Performance Art [2002-08-02 12:09:53] Jacques Kitsch
I think that I get the aspect of jugglers and fire-eaters, I went to Sarasota where is the Ringling Bros. Winter Hindquarters and Clown School. I like camels, and racing them and smoking them; I smoke them all the time, as long as I'm awake, at home or at play. When I was in Alamo, California, just down the road from Walnut Creek, I ran into a comedy magician. Now, I like card tricks a lot, and having lived in the gambling state of Nevada, I can recognize and appreciate an accomplished card mechanic. I'm still working on perfecting my "three-cut shuffle," so, I asked the aforementioned comedy magician if he could show me his "three-cut shuffle." He did a FIVE-cut shuffle, which I'd never seen nor heard of 'til then. It was slick and flawless. That's the thing about magic, tricks, and that sort of performance art, at least for me; that it's obviously the result of some understanding of the craft, and some time spent mastering it.
The best trick I ever saw [2002-08-02 12:55:23] Oscccar
At Boston's Quincy Market I saw a guy extricate himself from a straitjacket while riding a six-foot high unicycle. I don't know if it was magic, but it sure felt magical watching him.
Rainmaker [2002-08-02 13:18:15] Jacques Kitsch
I lived at Pier 39 for a couple of years. It was nice living on the water. There were always acts on the pier; there were two guys on unicycles juggling hatchets and machetes, it was something when they'd toss them back and forth. Their was a guy who was a rainmaker, his act always got laughs. There was a waitress who was a ringer for Liza Minelli. There's a waitress at a local chile joint here who looks exactly like Kim Bassinger, but taller. The weirdest juggler that I ever saw was in Berkeley; he juggled a 16lb bowling ball, an egg, and a running chain saw!
Page 2A [2002-08-03 13:28:30] Pop
Go to:
http://mailtribune.com/archive/archive_old.htm

And find the archive for October 26, 1998. The name of the story is (shudder) "Eating Up the Unusual."
Unusual [2002-08-03 16:36:10] Jacques Kitsch
I think that the reporter had a problem with unusual things. Some people thrive on the unusual, but it seems that many or most don't. In sociology class, they talked of a study where in a factory situation, if a guy works better and produces more than average, sometimes the other workers will engage in "binging," which is punching the good worker on the arm to make him fit the norm. But most people aren't outstanding musicians, writers, artists, or innovators; and I'm glad that some people can let go of "normalcy" and explore a bit. Any case, due to the fact that the reporter was not entirely flattering or sympathetic to this kind of magic, perhaps another story would yet be warranted. It seems that there's more that wasn't covered, and I'm sure that there is yet another story's worth of writing there. Maybe that's the good part of my refusing to grow up like Peter Pan, that I can see a firebreather and say "Wow!" like a kid.
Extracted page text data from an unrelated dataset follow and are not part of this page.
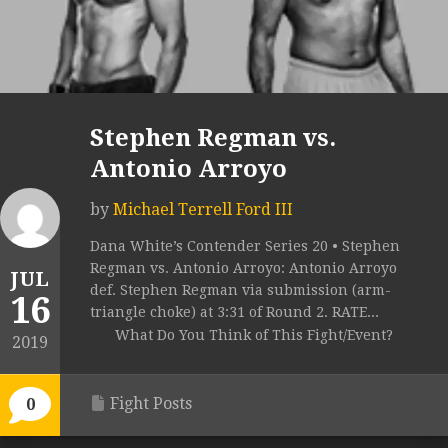
Stephen Regman vs.
Antonio Arroyo
by
Michael Terrell Ford III
Dana White’s Contender Series 20 • Stephen
Regman vs. Antonio Arroyo: Antonio Arroyo
JUL
def. Stephen Regman via submission (arm-
16
triangle choke) at 3:31 of Round 2. RATE...
What Do You Think of This Fight/Event?
2019
Fight Posts
0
The Feynman Method [2002-08-03 20:30:30] Jonas
A direct link to the article, for the especially lazy.

[20:32] Chris: oh geuss what! i learned a new party trick
[20:32] Mojo Jonas: oh yeah?
[20:32] Chris: I can drive a nail into my face..just like in the sideshows
[20:33] Mojo Jonas: how?
[20:33] Chris: a nail about a palm's length..into my nose
[20:33] Chris: its the wierdest feeling having steel IN your head though
[20:34] Chris: the upside..is i know how deep my sinus cavity is..lol
[20:34] Mojo Jonas: where'd you learn that??
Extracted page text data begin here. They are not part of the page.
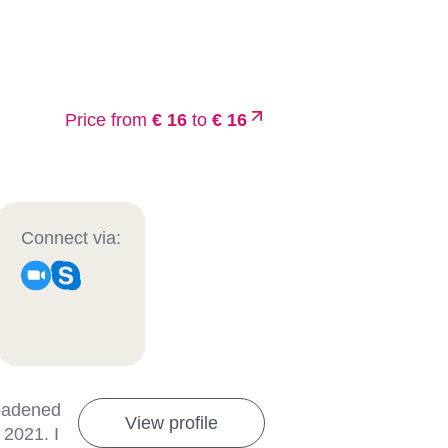
Price from
€ 16
to
€ 16
Connect via:
roadened
View profile
 2021. I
[20:34] Chris: well...we (andrew and me) watched "the new sideshow" on TLC and he just uped and tried it..
[20:34] Chris: it worked for him..so
[20:34] Chris: so i tried it too
[20:35] Mojo Jonas: tv made me do it
[20:35] Chris: thats exactly what i would have told the nurse in the ER
::FABULOUS!:: [2002-08-25 08:57:26] Lauraloom
Hehe, lovely, brilliant! I must say.